The first series of the Ashtanga yoga system is known as Yoga Chikitsa, which translates as Yoga Therapy.  At a time when many try to challenge Ashtanga yoga as too hard or not appropriate for their age or body type, it is important to remember the intended use of the practice of the first series.  Taught by skilled instructors, Ashtanga yoga is appropriate for all ages and body types.  In fact I would argue that Ashtanga yoga taught in the Mysore style is the most appropriate yoga for all, because students are taught to practice only what they are capable of safely doing.  It can begin as gentle as needed and progress as the students are ready.  It is not taught to large groups who are lead through a practice together but rather to each student individually in a group setting.  Part of the practice for a student is to learn to let go of their ego that constantly cries for more difficult postures that they may not be ready to safely practice.  A teacher must also control their ego, for it may want to give students more postures so they keep coming to the class.  With egos in check, the practice is safe for all.

The therapy of the Primary Series occurs on many levels.  To be certain, correctly practicing asanas will help build strong and flexible bodies.  Proper use of breath combined with movement also builds heat to cleanse and purify the body.  In addition, most asanas have therapeutic benefits of their own.  There is another type of therapy that is also involved in the practice.  Once we have gained enough strength and flexibility to practice an asana with ease, we begin to practice bringing the breath under control as we do the asana.  This can be much more challenging then practicing the asana alone but is the center of the Ashtanga system.  According to the Hatha Yoga Pradipika the method for stabilizing the mind toward the inner self is hatha yoga.  In this case hatha yoga means the process of controlling the prana (breath) through the surya nadi and the chandra nadi.  As we steady our breath, we steady our mind.  As we practice asana with pranayama, we strengthening our body, calm our mind, and grow healthy in many ways. 

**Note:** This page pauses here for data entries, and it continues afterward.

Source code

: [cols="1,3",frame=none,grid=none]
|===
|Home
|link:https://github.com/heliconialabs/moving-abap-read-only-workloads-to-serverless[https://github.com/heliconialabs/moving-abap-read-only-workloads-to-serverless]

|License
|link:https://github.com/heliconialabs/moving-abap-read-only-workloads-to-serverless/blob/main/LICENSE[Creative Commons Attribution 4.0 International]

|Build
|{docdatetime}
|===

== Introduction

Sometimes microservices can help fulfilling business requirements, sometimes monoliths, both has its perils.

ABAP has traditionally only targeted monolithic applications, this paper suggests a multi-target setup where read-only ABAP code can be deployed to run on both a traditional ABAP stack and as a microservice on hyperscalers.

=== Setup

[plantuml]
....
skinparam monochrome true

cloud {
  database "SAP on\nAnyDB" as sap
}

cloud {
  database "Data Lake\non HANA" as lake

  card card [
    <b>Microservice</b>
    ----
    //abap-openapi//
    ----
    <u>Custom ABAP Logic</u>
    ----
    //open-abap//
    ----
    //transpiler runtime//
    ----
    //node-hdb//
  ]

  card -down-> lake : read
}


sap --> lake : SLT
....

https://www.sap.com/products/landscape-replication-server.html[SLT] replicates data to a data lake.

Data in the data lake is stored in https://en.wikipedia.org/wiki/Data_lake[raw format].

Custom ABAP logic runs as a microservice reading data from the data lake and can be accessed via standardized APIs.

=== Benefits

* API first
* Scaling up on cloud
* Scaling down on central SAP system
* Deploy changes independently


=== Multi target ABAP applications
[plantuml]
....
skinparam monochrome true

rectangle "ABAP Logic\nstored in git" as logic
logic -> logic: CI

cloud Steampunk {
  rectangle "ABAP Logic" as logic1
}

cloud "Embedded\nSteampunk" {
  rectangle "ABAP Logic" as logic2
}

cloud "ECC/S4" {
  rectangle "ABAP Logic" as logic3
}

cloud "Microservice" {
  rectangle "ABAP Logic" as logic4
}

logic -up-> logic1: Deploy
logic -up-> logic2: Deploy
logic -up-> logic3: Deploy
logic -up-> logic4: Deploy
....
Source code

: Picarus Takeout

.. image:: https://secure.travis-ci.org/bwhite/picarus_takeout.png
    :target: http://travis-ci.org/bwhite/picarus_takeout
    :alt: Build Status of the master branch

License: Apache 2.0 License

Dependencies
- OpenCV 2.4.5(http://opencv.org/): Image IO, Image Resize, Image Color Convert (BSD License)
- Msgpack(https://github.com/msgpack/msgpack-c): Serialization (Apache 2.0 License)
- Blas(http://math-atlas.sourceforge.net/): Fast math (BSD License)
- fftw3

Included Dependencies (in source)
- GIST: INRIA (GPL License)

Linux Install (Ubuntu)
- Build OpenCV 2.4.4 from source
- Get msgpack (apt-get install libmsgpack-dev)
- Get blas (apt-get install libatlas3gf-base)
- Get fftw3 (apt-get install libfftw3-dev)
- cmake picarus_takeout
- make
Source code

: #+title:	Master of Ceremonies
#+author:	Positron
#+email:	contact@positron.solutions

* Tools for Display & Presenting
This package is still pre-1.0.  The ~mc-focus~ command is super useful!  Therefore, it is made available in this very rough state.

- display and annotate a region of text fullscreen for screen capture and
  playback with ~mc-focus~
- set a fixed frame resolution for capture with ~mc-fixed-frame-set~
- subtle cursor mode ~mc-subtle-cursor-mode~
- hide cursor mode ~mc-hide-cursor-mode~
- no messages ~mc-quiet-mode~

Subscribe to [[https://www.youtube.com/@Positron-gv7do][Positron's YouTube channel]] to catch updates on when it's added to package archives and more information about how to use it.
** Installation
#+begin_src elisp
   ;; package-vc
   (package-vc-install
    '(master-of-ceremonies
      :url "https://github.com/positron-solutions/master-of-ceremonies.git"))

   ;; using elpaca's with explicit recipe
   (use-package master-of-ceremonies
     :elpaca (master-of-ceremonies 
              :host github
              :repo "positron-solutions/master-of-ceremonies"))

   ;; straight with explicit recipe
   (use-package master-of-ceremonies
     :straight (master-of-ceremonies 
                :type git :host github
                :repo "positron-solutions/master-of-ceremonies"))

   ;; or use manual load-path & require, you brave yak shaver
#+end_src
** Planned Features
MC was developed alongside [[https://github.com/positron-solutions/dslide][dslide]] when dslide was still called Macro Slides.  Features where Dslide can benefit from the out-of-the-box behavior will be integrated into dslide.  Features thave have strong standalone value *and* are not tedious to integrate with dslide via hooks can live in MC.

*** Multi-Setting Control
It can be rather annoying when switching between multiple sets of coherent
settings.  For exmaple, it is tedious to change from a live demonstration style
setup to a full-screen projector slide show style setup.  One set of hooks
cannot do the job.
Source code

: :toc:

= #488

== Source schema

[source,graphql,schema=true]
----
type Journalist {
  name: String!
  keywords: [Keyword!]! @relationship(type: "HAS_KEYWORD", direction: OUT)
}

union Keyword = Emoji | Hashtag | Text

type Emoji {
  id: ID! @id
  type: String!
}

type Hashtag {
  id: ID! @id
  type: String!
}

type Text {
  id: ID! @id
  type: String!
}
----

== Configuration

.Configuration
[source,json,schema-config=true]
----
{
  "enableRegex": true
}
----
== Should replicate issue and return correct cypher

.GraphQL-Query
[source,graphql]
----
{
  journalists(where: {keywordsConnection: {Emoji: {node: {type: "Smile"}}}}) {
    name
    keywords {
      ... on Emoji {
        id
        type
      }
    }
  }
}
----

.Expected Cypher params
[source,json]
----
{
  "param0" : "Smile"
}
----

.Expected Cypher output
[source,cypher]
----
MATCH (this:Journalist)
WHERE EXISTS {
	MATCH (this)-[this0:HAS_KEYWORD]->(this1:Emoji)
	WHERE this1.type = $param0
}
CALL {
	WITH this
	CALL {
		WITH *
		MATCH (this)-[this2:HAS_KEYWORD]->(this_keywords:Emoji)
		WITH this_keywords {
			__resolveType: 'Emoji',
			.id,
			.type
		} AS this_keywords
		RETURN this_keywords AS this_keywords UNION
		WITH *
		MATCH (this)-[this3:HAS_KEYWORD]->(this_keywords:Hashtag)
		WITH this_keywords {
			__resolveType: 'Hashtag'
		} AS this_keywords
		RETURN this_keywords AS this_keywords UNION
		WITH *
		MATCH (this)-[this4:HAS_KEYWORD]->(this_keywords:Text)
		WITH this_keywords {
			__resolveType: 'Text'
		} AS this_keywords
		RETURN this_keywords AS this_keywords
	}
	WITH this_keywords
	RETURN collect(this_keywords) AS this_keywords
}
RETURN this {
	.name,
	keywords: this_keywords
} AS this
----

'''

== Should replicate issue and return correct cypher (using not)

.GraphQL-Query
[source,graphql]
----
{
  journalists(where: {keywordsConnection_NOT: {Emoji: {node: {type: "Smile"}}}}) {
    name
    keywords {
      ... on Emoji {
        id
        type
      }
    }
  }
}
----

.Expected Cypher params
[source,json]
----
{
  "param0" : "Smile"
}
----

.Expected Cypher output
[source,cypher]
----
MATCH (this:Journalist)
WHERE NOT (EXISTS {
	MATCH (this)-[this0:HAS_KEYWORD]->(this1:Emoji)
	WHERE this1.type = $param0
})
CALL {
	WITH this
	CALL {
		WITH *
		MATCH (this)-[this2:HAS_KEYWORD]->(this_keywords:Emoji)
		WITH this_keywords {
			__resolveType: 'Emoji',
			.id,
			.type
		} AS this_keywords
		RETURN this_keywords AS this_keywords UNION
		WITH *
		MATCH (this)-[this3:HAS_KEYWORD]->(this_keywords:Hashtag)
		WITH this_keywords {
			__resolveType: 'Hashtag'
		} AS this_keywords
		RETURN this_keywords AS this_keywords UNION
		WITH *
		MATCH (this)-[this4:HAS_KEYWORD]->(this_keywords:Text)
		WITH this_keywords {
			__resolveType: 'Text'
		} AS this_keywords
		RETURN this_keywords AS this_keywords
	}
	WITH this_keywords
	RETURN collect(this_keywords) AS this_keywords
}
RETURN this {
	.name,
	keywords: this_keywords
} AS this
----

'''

We live in a scientific age where we accept only what we can see and prove.  The use of yoga postures is being explored as a form of physical therapy to alleviate back pain, correct kyphotic conditions, injury rehabilitation, etc.  There are registered yoga therapists conducting studies, publishing papers, and giving lectures at conferences around the country.   However, it is worth remembering that yoga is a much larger tradition then the practice of postures.  In fact, the path of yoga first set forth thousands of years age by the sage Patanjali in his classic Yoga Sutras was a way to merge the mind with our unchanging nature of pure consciousness (“Yoga chitta vritti nirodhaha”).  In other words, we practice yoga to gain control of our minds, and the asana is just a tool.  Certainly science is important but when it comes to yoga, we need to apply our own test to its therapeutic benefits.  Take up the practice under the guidance of a skilled teacher.  Put your ego aside and follow the guidance you are given and practice regularly.  If you do this, I am confident that you will fill better and after all, isn’t the ultimate test of therapeutic benefit whether or not it makes you feel better.